# [SOLVED] przeklamania podczas zmiany okienek...

## albatrosmw

witam...

mam dosc dziwny problem ktory pojawil sie stosunkowo niedawno... wyglada on

nastepujaco:

http://members.multimania.co.uk/allegro111/zrzut.jpeg

lub

http://members.multimania.co.uk/allegro111/zrzut1.jpeg

czasami tez zdarzaja sie przeklamania w tekscie tak jakby podczas

przewijania myszka ekran stal w miejscu co powoduje nakladanie sie tekstu na

siebie... przewiniecie tekstu poza ekran i spowrotem naprawia blad...

podczas takiego zachowania znikaja tez przyciski na pasku i aby je odzyskac

trzeba najechac po prostu na nie wtedy pojawiaja sie na nowo... te bledy

pojawiaja sie nie tylko w konqueror'ze ale i w innych np k3b.
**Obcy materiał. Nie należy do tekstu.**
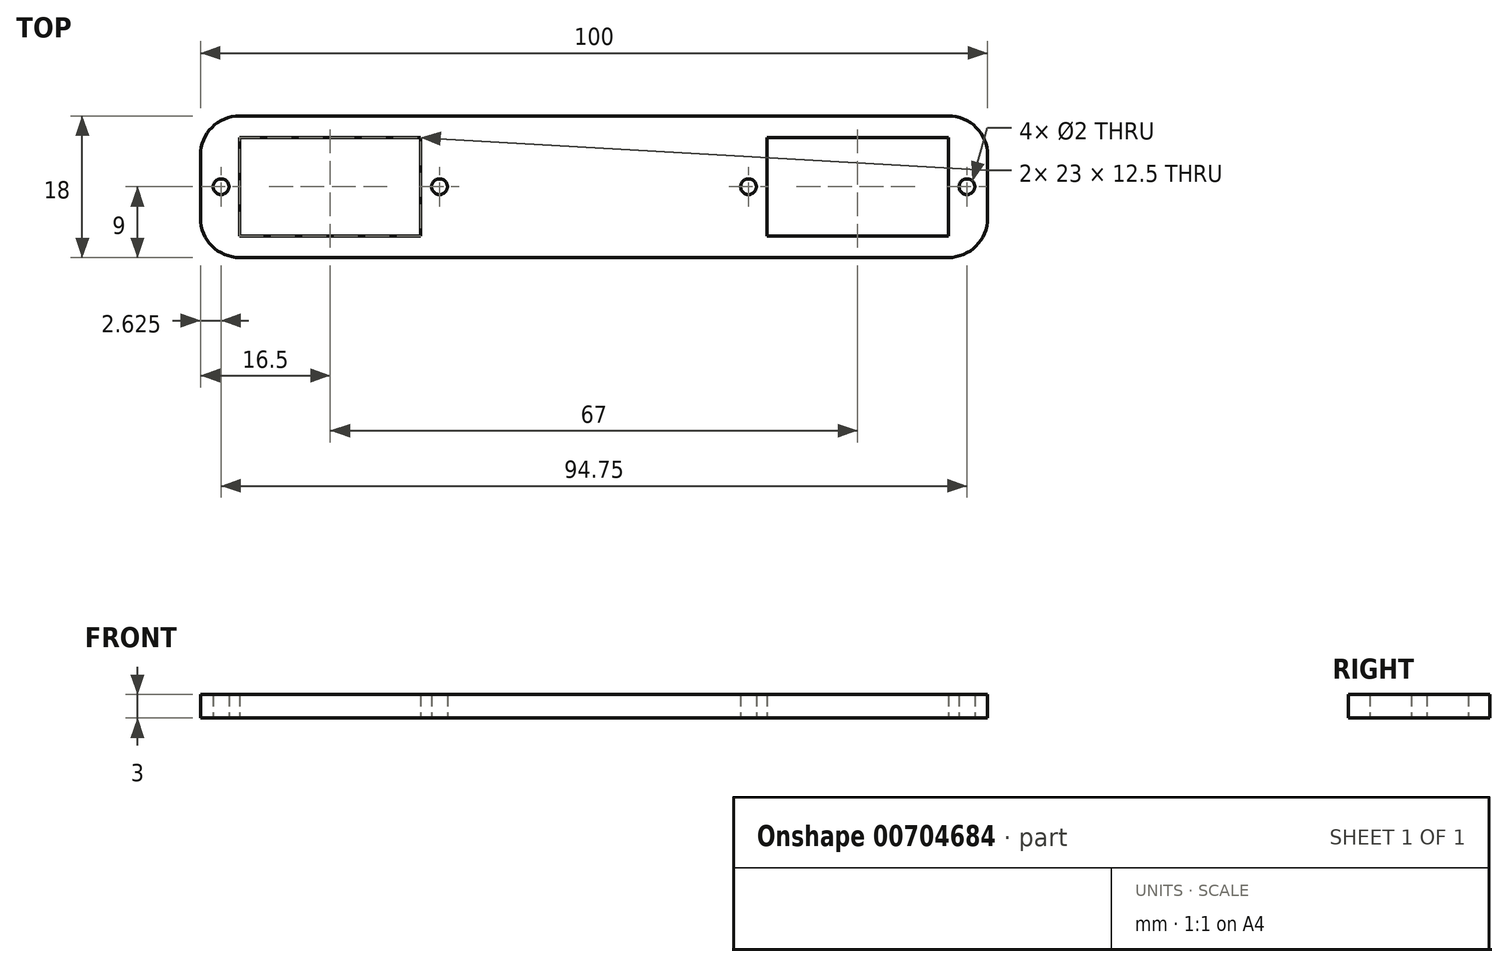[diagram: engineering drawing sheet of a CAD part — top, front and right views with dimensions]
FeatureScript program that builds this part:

jesli dobrze pamietam problemy zaczely sie po przejsciu z zamknietego

sterownika ati-drivers na otwarty xf86-video-ati (radeon w xorg.conf).
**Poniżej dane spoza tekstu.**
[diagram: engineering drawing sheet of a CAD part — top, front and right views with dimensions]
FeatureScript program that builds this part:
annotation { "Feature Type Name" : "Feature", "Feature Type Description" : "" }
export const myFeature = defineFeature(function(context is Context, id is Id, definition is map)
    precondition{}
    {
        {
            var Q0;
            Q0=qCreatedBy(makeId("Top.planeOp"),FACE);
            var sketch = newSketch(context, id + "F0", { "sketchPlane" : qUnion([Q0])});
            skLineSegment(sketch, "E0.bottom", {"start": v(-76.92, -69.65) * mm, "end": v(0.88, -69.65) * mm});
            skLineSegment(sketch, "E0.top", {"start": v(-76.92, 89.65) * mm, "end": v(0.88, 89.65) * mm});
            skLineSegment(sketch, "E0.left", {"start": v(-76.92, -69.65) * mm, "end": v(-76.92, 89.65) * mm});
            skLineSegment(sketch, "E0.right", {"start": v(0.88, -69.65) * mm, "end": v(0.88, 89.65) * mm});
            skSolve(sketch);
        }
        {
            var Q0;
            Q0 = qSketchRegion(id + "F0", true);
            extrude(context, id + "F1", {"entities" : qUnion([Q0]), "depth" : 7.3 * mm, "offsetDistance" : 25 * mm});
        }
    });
uzywam xorg-server w wersji 1.7.6 jednak w poprzednich rowniez obecny byl

ten blad; xf86-video-ati w wersji 6.12.192 - w poprzednich rowniez tak bylo.

przekompilowalem juz cale kde-meta jednak nic to nie dalo (4.3.5).

ktos ma jakies pomocne wskazowki? oczywiscie nie jest to az tak wielki

problem jednak czasami troche denerwuje...

z gory dziekuje za pomoc

marekLast edited by albatrosmw on Thu Mar 25, 2010 5:01 pm; edited 1 time in total

----------

## sigo

Z tego co się orientuję, ten problem nazywa się artefaktami - błędy w wyświetlaniu grafiki. W większości przypadków rozwiązaniem jest po prostu znalezienie działającej wersji sterownika. Dlaczego zaprzestałeś używania otwartego rozwiązania?

----------

## SlashBeast

Uzywasz menagera okien z wlaczonym Composite? Jak tak, wylacz i sprawdz.

----------

## albatrosmw

jesli chodzi o efekty pulpitu to mam je wylaczone... w xorg.conf w sekcji extensions mialem composite ustawione na enable - po zmianie na disable i restarcie na pierwszy rzut oka intuicja podpowiada ze problem zniknal jednak aby sprawdzic to na 100% musi minac troche czasu gdyz ww problem pojawial sie w przypadkowych momentach... za kilka dni dam znac ale mysle ze to jest wlasnie winowajca... 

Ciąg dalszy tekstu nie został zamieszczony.